The Parable of the Prodigal Son

A young man abandons the family farm and goes looking for happiness in the pleasures of the city.

30

Roman Empire 27 BC - AD 1453

Introduction

Many Jews in first-century Judaea compromised with Roman ways, and even collaborated with the invading power. Those who came to regret their choices found in Jesus a firm yet gentle mentor, but others grumbled at the welcome he gave. “There is joy in the presence of the angels of God” Jesus reminded them “over one sinner that repenteth”, and he told them this tale.

A CERTAIN man had two sons: And the younger of them said to his father, Father, give me the portion of goods that falleth to me. And he divided unto them his living. And not many days after the younger son gathered all together, and took his journey into a far country, and there wasted his substance with riotous living.

And when he had spent all, there arose a mighty famine in that land; and he began to be in want. And he went and joined himself to a citizen of that country; and he sent him into his fields to feed swine.* And he would fain have filled his belly with the husks that the swine did eat: and no man gave unto him. And when he came to himself, he said, “How many hired servants of my father’s have bread enough and to spare, and I perish with hunger! I will arise and go to my father, and will say unto him, Father, I have sinned against heaven, and before thee, And am no more worthy to be called thy son: make me as one of thy hired servants.”

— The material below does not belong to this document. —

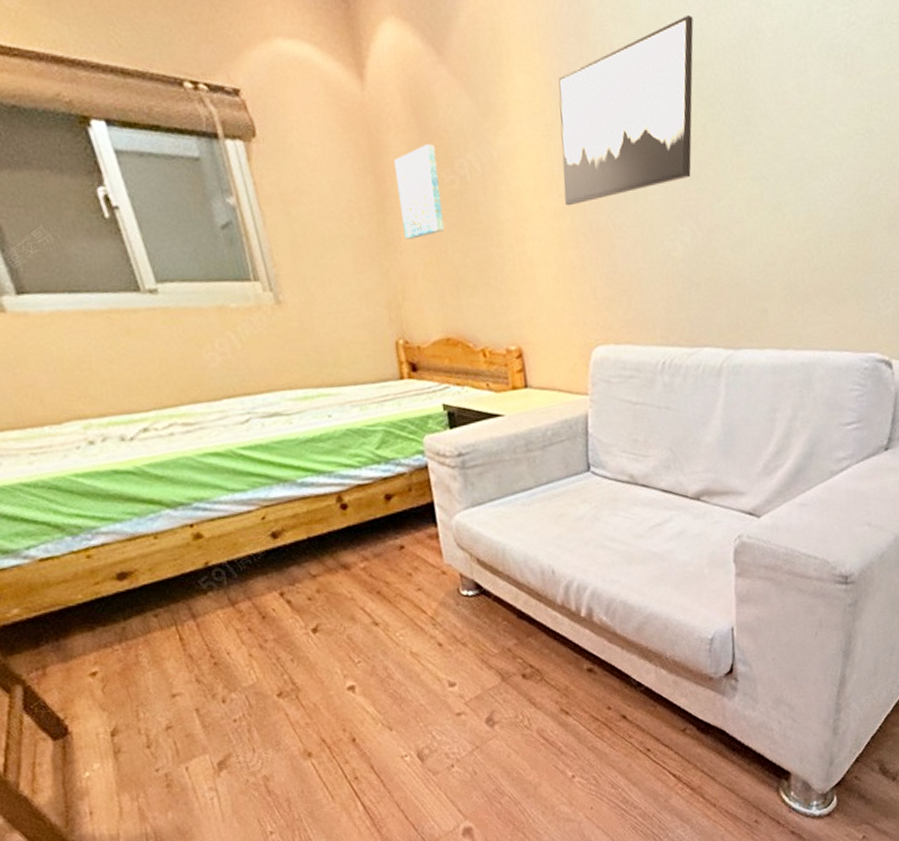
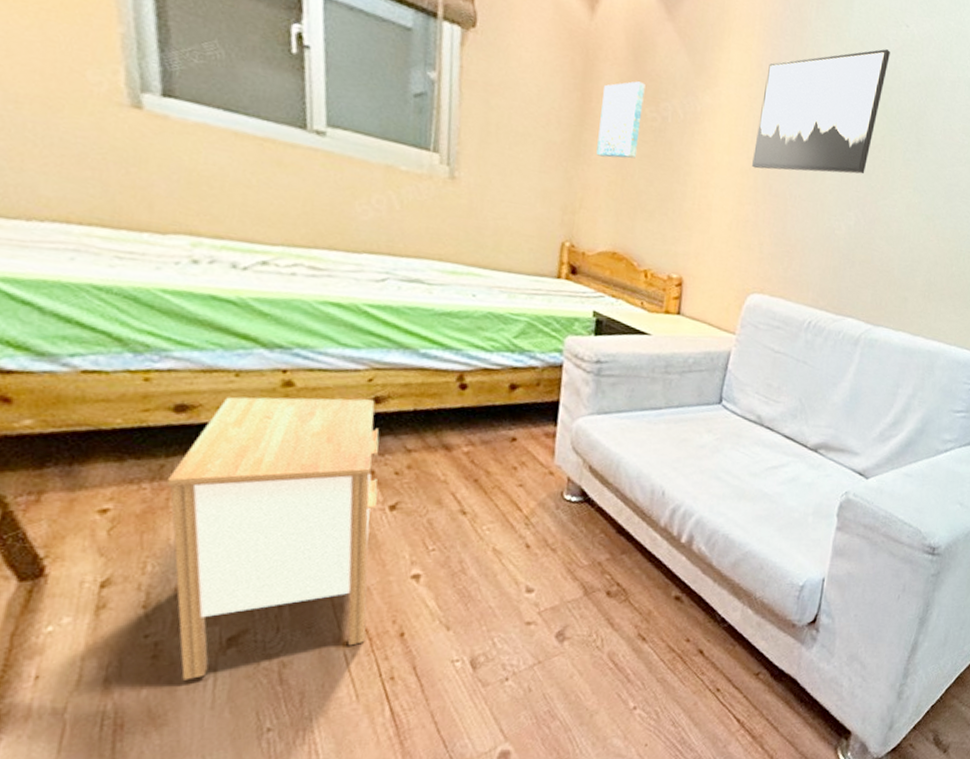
nightstand: none [131,536,325,802] -> present [166,397,379,680]

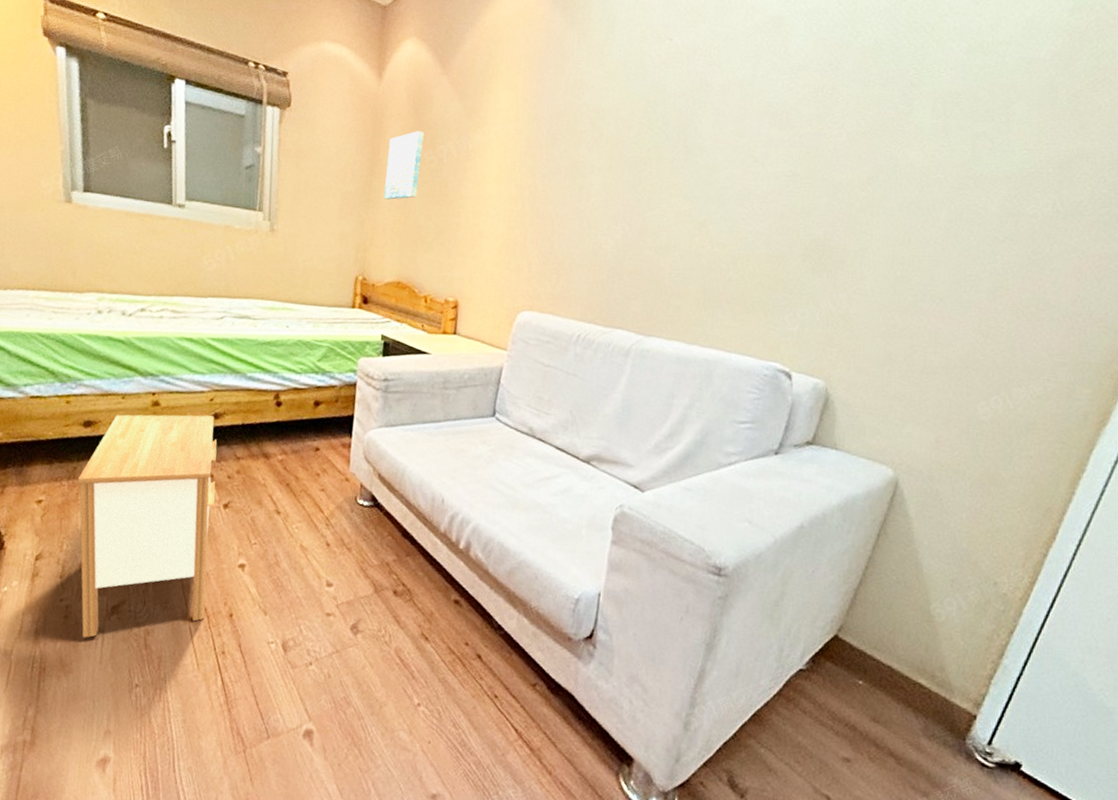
wall art: present [752,49,890,174] -> none [520,65,654,195]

* Pigs were unclean animals for Jews, according to Leviticus 11:7-8 and Deuteronomy 14:8: “And the swine, because it divideth the hoof, yet cheweth not the cud, it is unclean unto you: ye shall not eat of their flesh, nor touch their dead carcase”. It would not have been necessary to go very far to find swine, as they were farmed in the neighbourhood of the town of Gadara, in the Decapolis on the eastern side of the Sea of Galilee. See Luke 8:26-33.

Précis
In Jesus’s Parable of the Prodigal Son, a young man demands his inheritance early, so he can go abroad and see life. In no time he is bankrupt, and reduced to keeping pigs; and as the pigs eat better than he does, he resolves to humble himself and go home for a job on his father’s estates.